Sunday 16 September 2018 - 12:30 to 14:00

All authors in correct order:

Allers K1, Rombey T2, Mathes T2, Hoffmann F1, Pieper D2
1 Department of Health Services Research, School of Medicine and Health Sciences, Carl von Ossietzky University Oldenburg, Oldenburg, Germany
2 Institute for Research in Operative Medicine, Faculty of Health, School of Medicine, Witten/Herdecke University, Cologne, Germany
Presenting author and contact person

Presenting author:

Katharina Allers

Contact person:

Abstract text
The presence of an a priori design, e.g. preregistration in PROSPERO or publication of a protocol, is an essential component of the systematic review (SR) process. Publication of a protocol confers the advantages of peer review.
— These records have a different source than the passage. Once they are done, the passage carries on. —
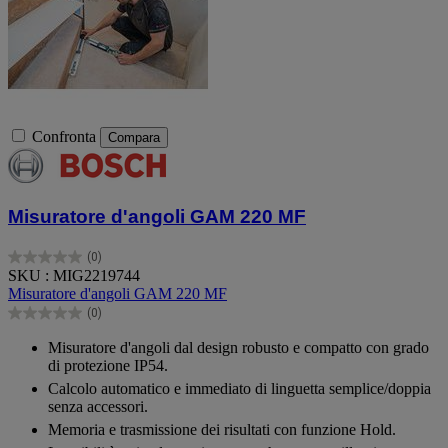
Confronta
Compara
Misuratore d'angoli GAM 220 MF
(0)
0.0
SKU : MIG2219744
su
Misuratore d'angoli GAM 220 MF
5
(0)
stelle.
0.0
su
Misuratore d'angoli dal design robusto e compatto con grado
5
di protezione IP54.
stelle.
Calcolo automatico e immediato di linguetta semplice/doppia
senza accessori.
Memoria e trasmissione dei risultati con funzione Hold.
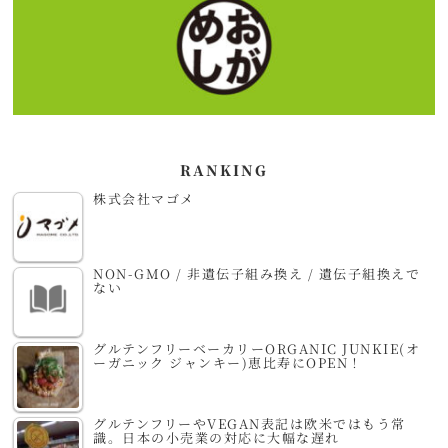
RANKING
株式会社マゴメ
NON-GMO / 非遺伝子組み換え / 遺伝子組換えで
ない
グルテンフリーベーカリーORGANIC JUNKIE(オ
ーガニック ジャンキー)恵比寿にOPEN！
グルテンフリーやVEGAN表記は欧米ではもう常
識。日本の小売業の対応に大幅な遅れ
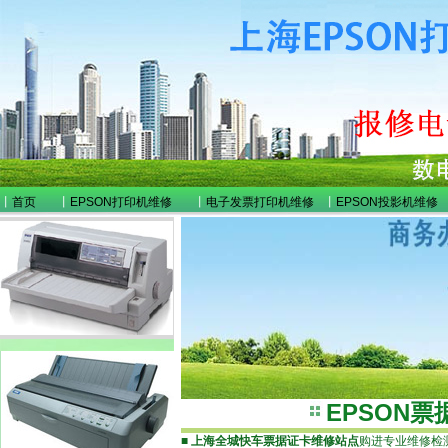
丨
首页
丨
EPSON打印机维修
丨
电子发票打印机维修
丨
EPSON投影机维修
EPSON
■
上海全城快车票据证卡维修站点
购进专业维修检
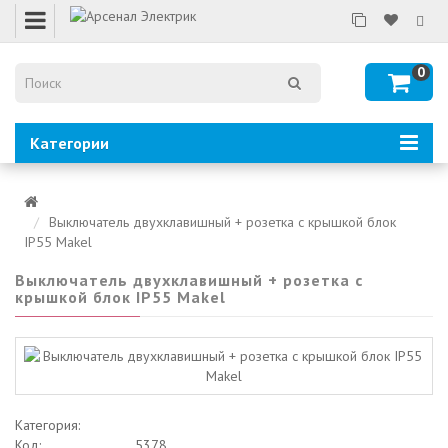
0
Категории
Выключатель двухклавишный + розетка с крышкой блок
IP55 Makel
Выключатель двухклавишный + розетка с
крышкой блок IP55 Makel
Категория:
Код:
5378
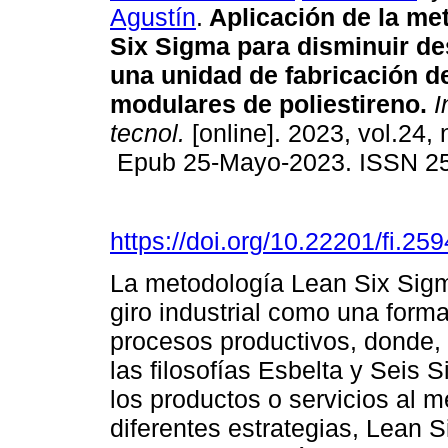
Agustín
.
Aplicación de la me
Six Sigma para disminuir de
una unidad de fabricación d
modulares de poliestireno.
I
tecnol.
[online]. 2023, vol.24, 
Epub 25-Mayo-2023. ISSN 2
https://doi.org/10.22201/fi.2
La metodología Lean Six Sig
giro industrial como una forma
procesos productivos, donde,
las filosofías Esbelta y Seis 
los productos o servicios al m
diferentes estrategias, Lean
The time between protocol submission and acceptance (after revision, if necessary) is crucial for authors of SRs, because the SR cannot be started before completing the protocol.

To analyse the peer review process of published protocols and to explore trends over time.
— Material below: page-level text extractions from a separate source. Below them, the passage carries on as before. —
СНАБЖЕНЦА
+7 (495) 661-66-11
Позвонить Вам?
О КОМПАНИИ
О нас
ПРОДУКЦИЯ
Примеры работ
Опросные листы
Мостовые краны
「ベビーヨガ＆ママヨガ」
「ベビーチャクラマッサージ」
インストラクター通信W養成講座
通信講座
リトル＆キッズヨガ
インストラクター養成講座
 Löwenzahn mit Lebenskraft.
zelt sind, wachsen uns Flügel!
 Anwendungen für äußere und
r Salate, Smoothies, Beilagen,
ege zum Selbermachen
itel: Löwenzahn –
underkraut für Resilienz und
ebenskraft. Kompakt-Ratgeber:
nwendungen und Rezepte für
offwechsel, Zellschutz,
We searched PubMed to identify all protocols of SRs published in BMC Systematic Reviews up to December 2017. One author extracted data available from the protocol and the open access peer review into a standardised form, with a 10% sample checked by a second author. We judged the extent of revision (minor/major) on the basis of the reviewer comments. We investigated a further 10% sample regarding the reviewers' comments and authors' responses, using PRIMSA-P as a guideline.
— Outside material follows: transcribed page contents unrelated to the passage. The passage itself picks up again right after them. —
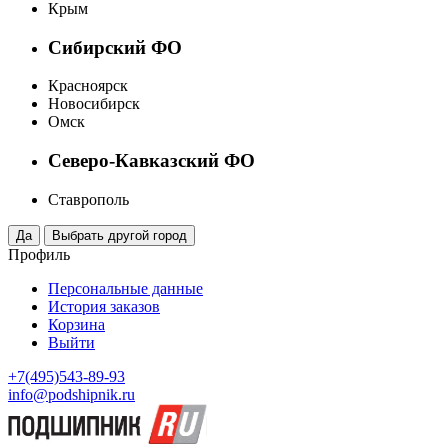
Крым
Сибирский ФО
Красноярск
Новосибирск
Омск
Северо-Кавказский ФО
Ставрополь
Профиль
Персональные данные
История заказов
Корзина
Выйти
+7(495)543-89-93
info@podshipnik.ru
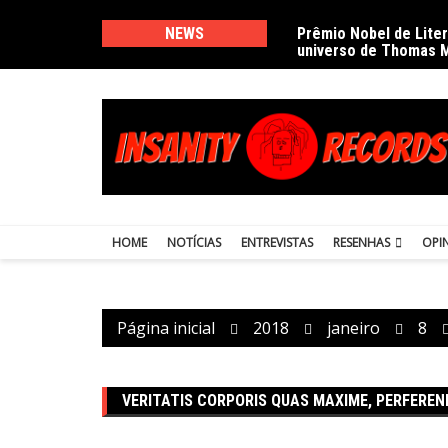
Ir
para
NEWS
Prêmio Nobel de Lite
universo de Thomas 
o
conteúdo
HOME
NOTÍCIAS
ENTREVISTAS
RESENHAS
OPI
Página inicial
2018
janeiro
8
VERITATIS CORPORIS QUAS MAXIME, PERFEREN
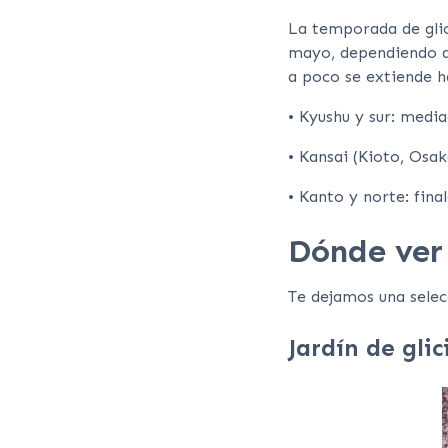
La temporada de glic
mayo, dependiendo de
a poco se extiende ha
• Kyushu y sur: media
• Kansai (Kioto, Osaka
• Kanto y norte: fina
Dónde ver 
Te dejamos una selec
Jardín de gli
We identified 545 published protocols; the number increased from 22 protocols in 2012 to 145 in 2017. Of the 485 protocols (89.0%) that were registered in PROSPERO, the majority (87.4%) were registered before submission of the protocol. There was no revision in 9.0%, one revision in 72.1%, two revisions in 17.3% and three or four revisions in 1.7% of published protocols. The median time from submission to first peer review increased over the years (2012: 29 days versus 2017: 52 days), as did the median time from submission to acceptance (2012: 70 days versus 2017: 142 days). The proportion of protocols judged as being in need of major revision increased from 22.7% in 2012 to 52.4% in 2017.

The number of major revisions increased in recent years, as did the duration of the peer review process. The time from submission to acceptance has increased to approximately five months, which significantly extend the time before a SR can be completed. As required by BMC Systematic Reviews, nearly all PROSPERO registrations took place before the submission of the protocol. Paradoxically, PROSPERO recommends registering when the protocol is complete, but this is just the case after the peer review is completed.

Patient or healthcare consumer involvement:
Due to the methodological character of this investigation, patient or healthcare consumer involvement was not planned.

Relevance to patients and consumers: 

During that stage of our work, patient or healthcare consumer involvement was not planed. However, systematic reviews are considered as the best source of evidence for healthcare decisions. To ensure the best evidence, it is of great importance that a review is up-to-date. A protocol is seen as an essential component of a systematic review to minimise bias and strengthen transparency. However, a long peer review process might cause considerable delay of the start of the review process and consequently prevents that evidence becomes rapidly accessible for healthcare consumers and decision makers.